The Wind Howled
My father spent time in Amarillo during his early military training. Learning he would again be stationed here did not rank high on his bases of choice list. He remembered the wind, the dust, the heat, and the bitter cold, and he was not anxious to brave the elements a second time. Everything I’d been told about Amarillo’s climate is true. It can be sunny and cloudless, and in a matter of hours, the temperature drops and a freezing rain falls.
Weather plays an important role in our lives. Folks spend their summers in the north but winter in Arizona or Florida. We plan vacation time around the seasons. For those of us in the Panhandle, commitments are often tempered with “weather permitting.” We use Daylight Savings Time to prolong warm, summer days so that we can enjoy the outdoors. Don’t you just love those fall foliage tours?
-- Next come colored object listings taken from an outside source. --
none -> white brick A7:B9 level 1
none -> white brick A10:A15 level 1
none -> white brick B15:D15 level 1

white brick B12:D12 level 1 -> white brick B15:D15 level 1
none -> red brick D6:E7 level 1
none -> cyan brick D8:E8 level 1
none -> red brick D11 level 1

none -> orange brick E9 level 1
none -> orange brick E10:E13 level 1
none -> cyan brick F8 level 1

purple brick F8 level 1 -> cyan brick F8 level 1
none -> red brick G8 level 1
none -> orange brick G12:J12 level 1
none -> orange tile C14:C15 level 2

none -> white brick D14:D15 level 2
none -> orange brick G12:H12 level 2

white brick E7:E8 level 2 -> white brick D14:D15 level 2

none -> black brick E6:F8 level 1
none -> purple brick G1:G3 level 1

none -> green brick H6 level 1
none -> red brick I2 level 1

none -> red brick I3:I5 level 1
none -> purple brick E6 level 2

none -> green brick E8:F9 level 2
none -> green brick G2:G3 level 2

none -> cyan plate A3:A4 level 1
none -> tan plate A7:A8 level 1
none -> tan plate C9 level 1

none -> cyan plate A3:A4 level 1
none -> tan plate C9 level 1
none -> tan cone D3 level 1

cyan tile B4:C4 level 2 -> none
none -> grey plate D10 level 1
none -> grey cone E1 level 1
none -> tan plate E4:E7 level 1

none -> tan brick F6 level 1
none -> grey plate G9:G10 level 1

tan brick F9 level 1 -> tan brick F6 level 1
The weather has its place in our writing. “The sky wept as the mourners gathered around the grave,” enhances the somber setting. “Bright late spring sunlight filtered through the stained glass windows. The dance of colored lights clashed with hushed strains of the funeral dirge,” provides a contrast of the weather and the occasion. Howling winds often signal something frightening. Falling snow contrasts the warmth of a house or the desperation of the poor.
Are you looking for an antagonist for your story? Try weather. Did you see the movie The Day After Tomorrow? Dennis Quaid played a researcher who predicted an ice age in the future. Unfortunately, the future was now. With little time to prepare, the inhabitants of the library struggled to survive the deadly cold. As a writer, could you burn books to keep warm? Would you think to line your clothes with newspaper or pages from books to add insulation? Could you brave the elements to search a marooned ship for food and medicine? The non-human antagonist threw every imaginable curve at the survivors and I believed it.
A good writer uses every means at his disposal to craft the story. Since the weather is a primary topic of everyday conversation, why not employ it to enhance and define your story. Imagine the difference rain, snow, sleet, and the dead of night could make in your current work. Enjoy.